Friday, May 01, 2009

Donis Does It - Do You?

Charles’ here, starting this blog with a shout out to recent guest blogger Marc Blatte who landed an appearance on NPR Weekend Edition. Well done, sir. Now why didn’t you mention me?

Last week I wrote about writing the kinds of books readers want to read, which prompted fellow-blogger and the ever-insightful Donis to note that that’s all well and good, but that unless you did a ton of (expensive, trust me) market research, you can never really know what readers want and that the best you can do is study your craft, write constantly, love to write and write the best books you can write. I agree completely—and that’s why I’m still right.

So, Charles, what do readers want? Naturally, they all want something different. Well, not completely different and not all of them, but it’s safe to say that they want books with great characters and a wonderful story and a memorable setting…which all sounds so general and not at all helpful, until you’ve read a few books in a row that had none of these things. But this is not helpful advice and it is my sworn duty as a Type M for Murder Blogger to provide all comers with advice practical and free.

Donis pointed out that she does not know what her readers want to read but she’s wrong. I think she knows exactly what they want. Checkout the opening sentence from Donis’ The Old Buzzard Had It Coming:

It was just after dinner on that January day in 1912, and very cold with a threat of snow, when Harley Day began the journey to his eternal reward.

These are not words just tossed down because the author like the way they looked. Whether she knew it or not (and I know she did), these twenty-nine words let readers who are looking for a certain kind of book know that they have found it. No buckets of blood splashed up in your face, no cowering victim begging for mercy, no big city cop looking for redemption, no F-bomb heavy dialog, no primer-level reading. Just twenty-nine words that tell readers who are looking for a beautifully-crafted story with a hint of mystery, set in a specific time and place by someone who knows what she’s writing about that they have found what they were looking for. That is knowing your reader.

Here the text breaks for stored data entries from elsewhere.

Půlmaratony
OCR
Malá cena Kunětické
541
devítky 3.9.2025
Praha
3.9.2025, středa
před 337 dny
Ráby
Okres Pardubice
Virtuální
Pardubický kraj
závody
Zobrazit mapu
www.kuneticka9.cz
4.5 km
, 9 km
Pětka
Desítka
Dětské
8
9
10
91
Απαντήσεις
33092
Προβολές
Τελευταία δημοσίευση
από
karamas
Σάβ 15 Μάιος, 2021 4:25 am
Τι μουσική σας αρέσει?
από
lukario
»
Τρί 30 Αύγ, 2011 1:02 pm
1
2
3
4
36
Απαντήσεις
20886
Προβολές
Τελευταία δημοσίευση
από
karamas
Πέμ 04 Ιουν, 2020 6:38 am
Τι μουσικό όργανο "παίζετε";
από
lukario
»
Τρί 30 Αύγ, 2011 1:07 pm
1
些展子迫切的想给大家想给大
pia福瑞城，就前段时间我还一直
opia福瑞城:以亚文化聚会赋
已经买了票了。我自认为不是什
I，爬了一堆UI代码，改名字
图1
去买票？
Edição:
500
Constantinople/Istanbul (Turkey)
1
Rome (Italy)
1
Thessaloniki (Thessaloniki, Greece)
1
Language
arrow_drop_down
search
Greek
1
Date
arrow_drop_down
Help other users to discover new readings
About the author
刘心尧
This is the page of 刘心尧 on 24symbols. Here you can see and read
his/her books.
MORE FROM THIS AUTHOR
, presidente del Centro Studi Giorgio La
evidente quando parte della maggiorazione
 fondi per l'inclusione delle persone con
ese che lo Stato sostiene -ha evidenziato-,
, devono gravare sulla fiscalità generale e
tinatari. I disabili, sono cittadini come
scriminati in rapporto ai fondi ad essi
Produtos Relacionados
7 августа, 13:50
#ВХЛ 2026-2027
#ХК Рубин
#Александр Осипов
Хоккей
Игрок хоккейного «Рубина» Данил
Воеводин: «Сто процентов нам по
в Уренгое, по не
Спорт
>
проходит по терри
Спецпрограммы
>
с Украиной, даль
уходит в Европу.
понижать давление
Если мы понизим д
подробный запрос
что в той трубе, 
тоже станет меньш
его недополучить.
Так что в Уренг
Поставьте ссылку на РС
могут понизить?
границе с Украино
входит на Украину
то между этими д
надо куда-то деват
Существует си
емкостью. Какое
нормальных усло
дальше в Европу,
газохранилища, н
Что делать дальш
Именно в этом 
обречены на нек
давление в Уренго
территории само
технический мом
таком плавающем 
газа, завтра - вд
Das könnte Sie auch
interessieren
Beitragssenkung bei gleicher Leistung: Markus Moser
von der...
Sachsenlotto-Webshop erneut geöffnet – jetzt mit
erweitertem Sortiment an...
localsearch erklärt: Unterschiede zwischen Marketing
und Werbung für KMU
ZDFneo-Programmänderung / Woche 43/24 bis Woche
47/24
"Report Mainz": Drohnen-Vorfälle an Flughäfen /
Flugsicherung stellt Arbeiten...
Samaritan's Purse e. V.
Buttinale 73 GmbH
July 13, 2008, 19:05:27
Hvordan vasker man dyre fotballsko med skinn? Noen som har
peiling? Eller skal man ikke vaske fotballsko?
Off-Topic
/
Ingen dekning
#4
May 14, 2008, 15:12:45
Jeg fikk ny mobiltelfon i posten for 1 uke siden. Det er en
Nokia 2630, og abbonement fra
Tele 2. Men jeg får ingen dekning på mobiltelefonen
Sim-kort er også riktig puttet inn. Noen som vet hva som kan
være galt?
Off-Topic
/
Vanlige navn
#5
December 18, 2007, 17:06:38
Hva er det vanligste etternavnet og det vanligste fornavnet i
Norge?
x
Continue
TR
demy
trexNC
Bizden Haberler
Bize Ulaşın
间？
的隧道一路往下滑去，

If you set out to write a best seller you will fail. Your book will try to be all things to all people, and like a smarmy politician, you may have some success but ultimately people will see you for what you are. But if you set out to write a book for an audience you can picture—even an audience of one—then you are on the right track. You need to know this audience (or this person) so well that you know what they want to read and how they want to read it. It’s not what you want to say but how they want to hear it.

Imagine if Donis had set out to write to the psycho killer crowd instead...

The pin-sharp prongs popped his eyeballs as the man drove the pitchfork through his skull, pinning Harley Day to the wall of the barn, just as he had done to Harley’s wife, four children and dog before him.

Or to the recipe-mystery crowd…

It had been a fine meal, the turkey braised with a special sauce made of three parts honey, one part sautéed cranberries, sprinkled with a dash of cinnamon and simmered over a low flame all evening, a quarter clove of garlic and a dash of cherry brandy added sometime after seven when the pot was raised to a low boil and a final quarter cup of finely-ground brown sugar was added, and Harley Day thought about it as he went to the barn to die.

Or to the mystery-from-the-cat’s-perspective crowd…

I supposed he would say I was tagging along, staying too close to his feet and that’s why he called me a nuisance—Moi? A nuisance?—but the fact is I had a date with an crafty and hopefully tasty mouse, and was heading to the barn anyway on that day that was so cold a gal’s tail could freeze off.

Fortunately, Donis knows her reader, and the result is a series of finely crafted books that give her readers exactly what they want to read.

Common sense stuff? You’d think it would be, but I’ve read too many books that tried to be too many things to too many people. And in the end—if you could make it that far—you knew you wouldn’t be back for more.


Donis Casey said...

Thanks, Charles! You've given me ideas for four new novels! What an intriguing idea to approach the same story in different ways for different audiences.

Debby (Deborah Turrell) Atkinson said...

Well said, Charles. Makes me rethink some of my own writing.